The Heart Sutra is a popular sutra in Mahāyāna Buddhism. Its Sanskrit title, Prajñāpāramitāhṛdaya, can be translated as “The Heart of the Perfection of Wisdom”.
The sutra famously states, “Form is empty” (śūnyatā). It is a condensed exposé on the Buddhist Mahayana teaching of the Two Truths doctrine, which says that ultimately all phenomena are sunyata, empty of an unchanging essence.
This emptiness is a ‘characteristic‘ of all phenomena, and not a transcendent reality, but also “empty” of essence of its own. Specifically, it is a response to Sarvastivada’s teachings that “phenomena” or its constituents are real.
It has been called “the most frequently used and recited text in the entire Mahayana Buddhist tradition.” The text has been translated into English dozens of times from Chinese, Sanskrit, and Tibetan as well as other source languages.
Summary of the sutra
In the sutra, Avalokiteśvara addresses Śariputra, explaining the fundamental emptiness (śūnyatā) of all phenomena, known through and as the five aggregates of human existence (skandhas): form (rūpa), feeling (vedanā), volitions (saṅkhāra), perceptions (saṃjñā), and consciousness (vijñāna).
Avalokiteśvara famously states, “Form is Emptiness (śūnyatā).
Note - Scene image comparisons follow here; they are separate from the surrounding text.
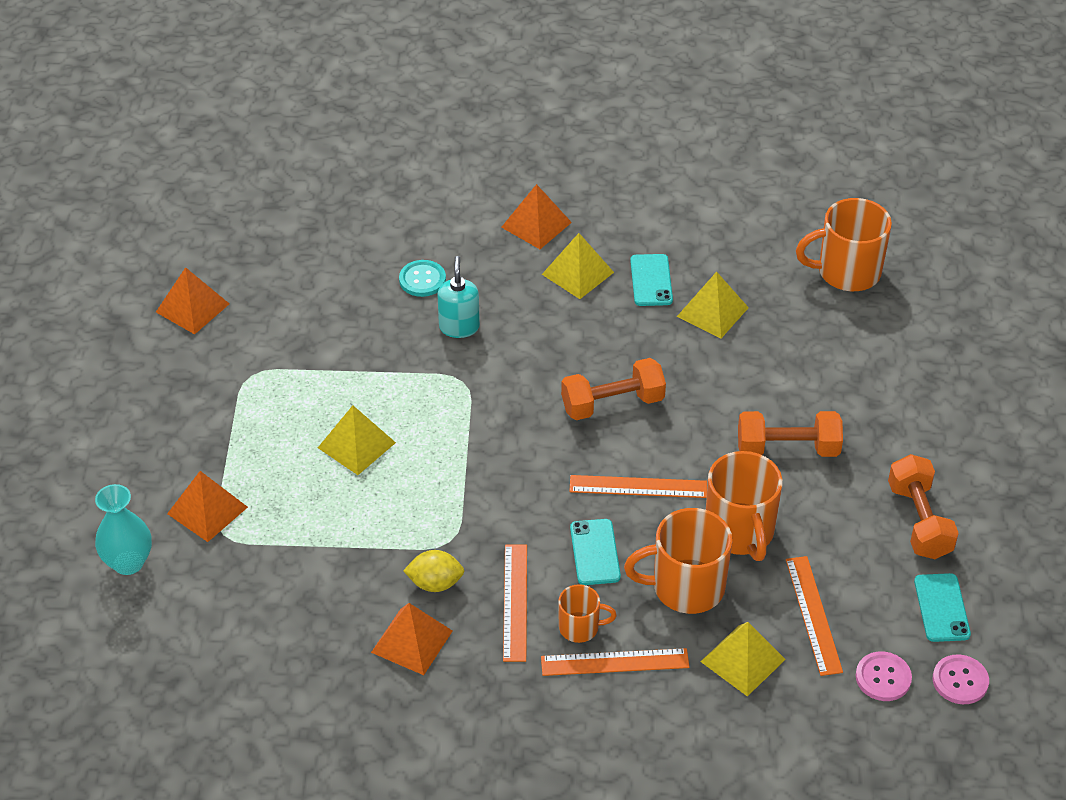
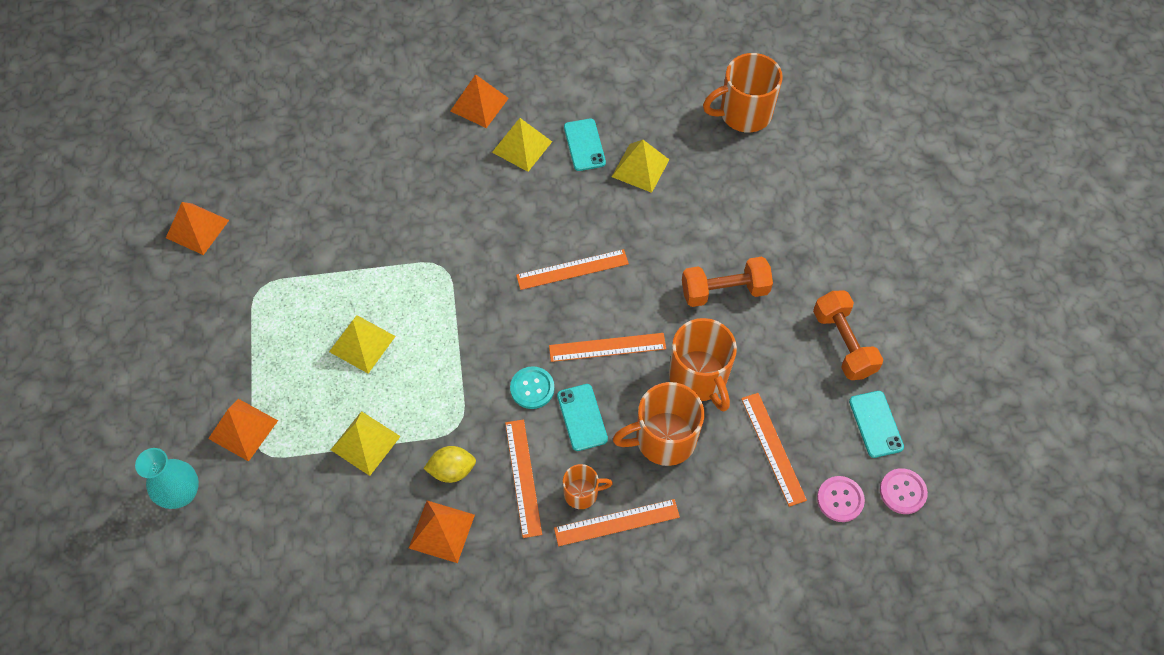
camera: 10 degrees left, 15 degrees up
(422, 280) = (391, 172): turquoise button -> turquoise button (532, 388)
(459, 327) = (430, 214): turquoise soap dispenser -> none
(612, 403) = (572, 269): orange dumbbell -> orange ruler
(743, 660) = (722, 502): yellow pyramid -> yellow pyramid (365, 443)

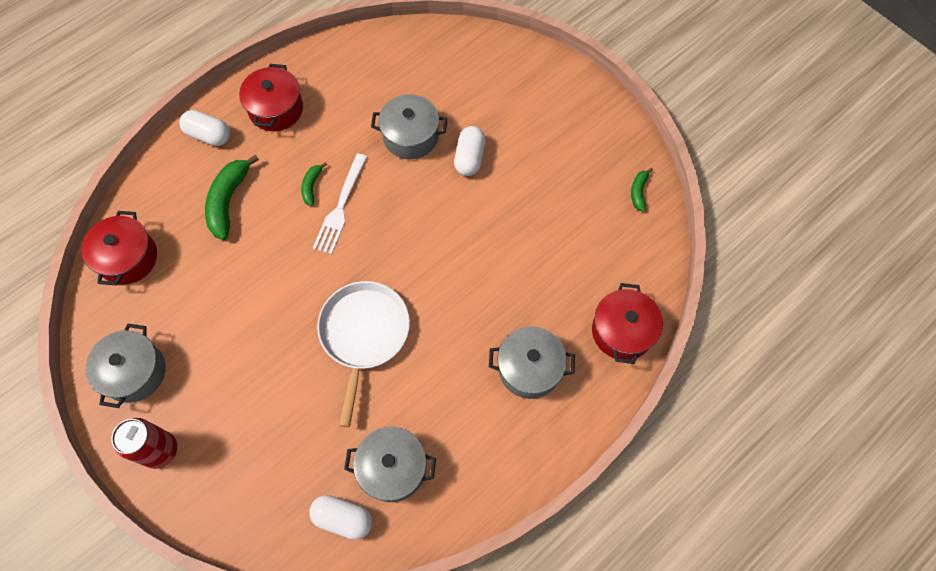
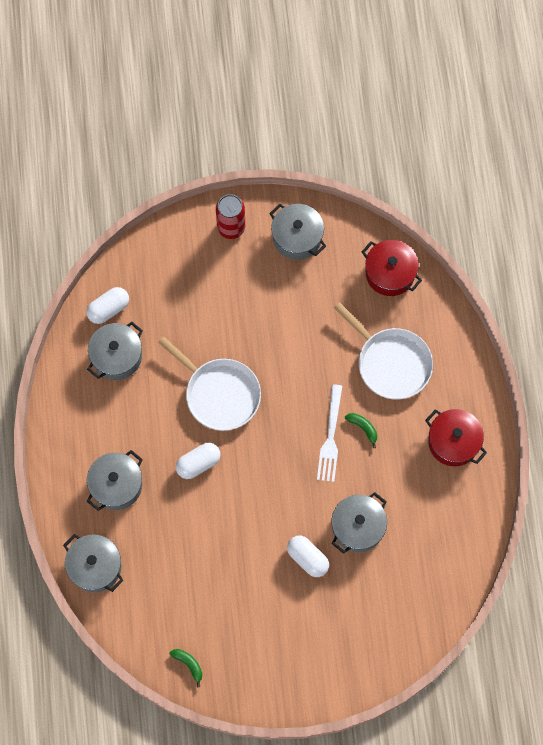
camera: 125 degrees right, 5 degrees up
(209, 135) = (461, 380): white capsule -> white capsule (198, 463)
(228, 201) = (391, 363): green banana -> white pan
(340, 207) = (330, 437): white fork -> white fork turned 135 degrees counterclockwise
(622, 331) = (95, 566): red pot -> grey pot

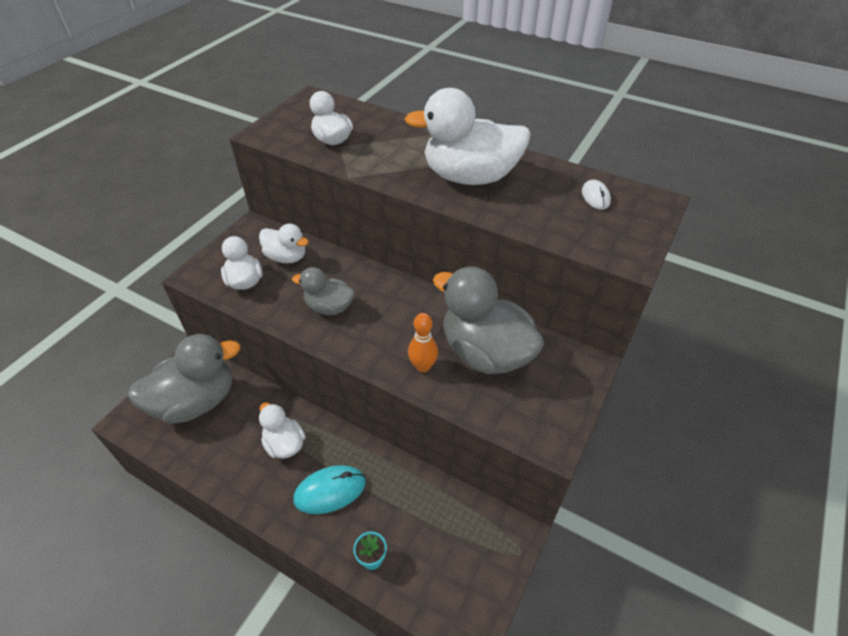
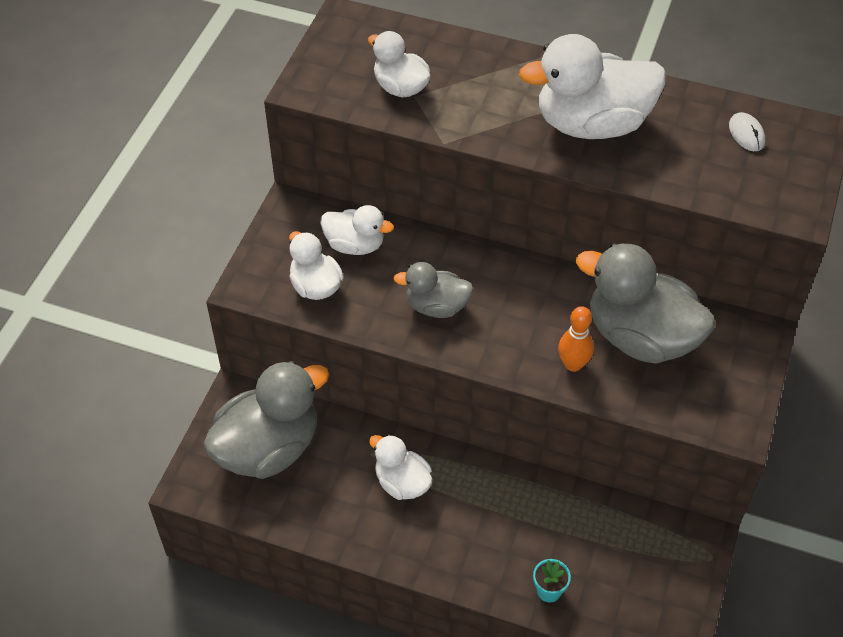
camera: 10 degrees left, 5 degrees up
(330, 491) = (476, 527): turquoise mouse -> none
Emptiness is Form“, and declares the other skandhas to be equally empty—that is, dependently originated.
Avalokiteśvara then goes through some of the most fundamental Buddhist teachings such as the Four Noble Truths and explains that in emptiness none of these notions apply.
This is interpreted according to the two truths doctrine as saying that teachings, while accurate descriptions of conventional truth, are mere statements about reality—they are not reality itself—and that they are therefore not applicable to the ultimate truth that is by definition beyond mental understanding.
Thus the bodhisattva, as the archetypal Mahayana Buddhist, relies on the perfection of wisdom, defined in the Mahāprajñāpāramitā Sūtra to be the wisdom that perceives reality directly without conceptual attachment thereby achieving nirvana.
Popularity and stature
The Heart Sutra is “the single most commonly recited, copied and studied scripture in East Asian Buddhism.” It is recited by adherents of Mahayana schools of Buddhism regardless of sectarian affiliation.
While the origin of the sutra is disputed by some modern scholars, it was widely known in Bengal and Bihar during the Pala Empire period (c. 750–1200 CE) in India, where it played a role in Vajrayana Buddhism.
The stature of the Heart Sutra throughout early medieval India can be seen from its title ‘Holy Mother of all Buddhas Heart of the Perfection of Wisdom’ dating from at least the 8th century CE.
The long version of the Heart Sutra is extensively studied by the various Tibetan Buddhist schools, where the Heart Sutra is chanted, but also treated as a tantric text, with a tantric ceremony associated with it.
It is also viewed as one of the daughter sutras of the Prajnaparamita genre in the Vajrayana tradition as passed down from Tibet.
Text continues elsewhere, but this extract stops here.